===== Data records
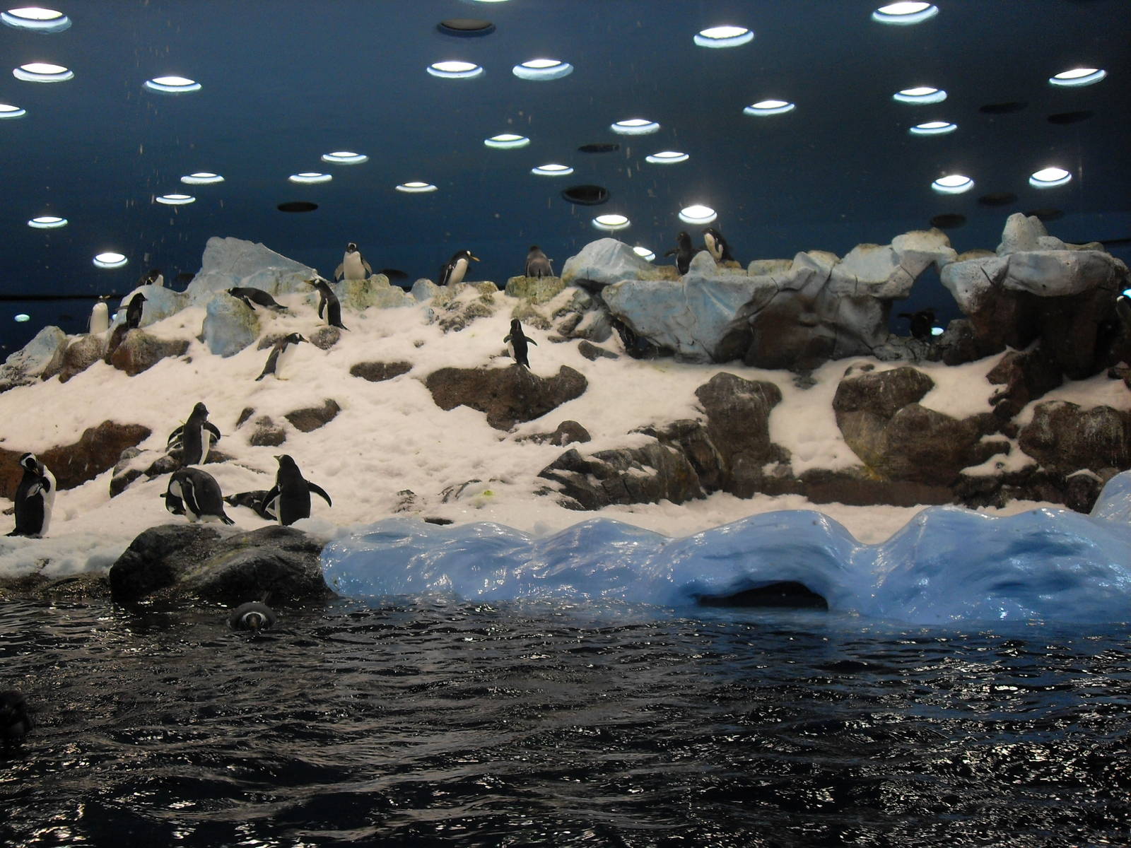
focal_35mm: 37
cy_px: 424
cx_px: 566
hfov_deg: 50.1
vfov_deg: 38.7
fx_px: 1209
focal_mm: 6.3
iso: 100
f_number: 2.8
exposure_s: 1/90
==========
Brief:
Write the listing above out again exactly, dropping each image.

Your response:
focal_35mm: 37
cy_px: 424
cx_px: 566
hfov_deg: 50.1
vfov_deg: 38.7
fx_px: 1209
focal_mm: 6.3
iso: 100
f_number: 2.8
exposure_s: 1/90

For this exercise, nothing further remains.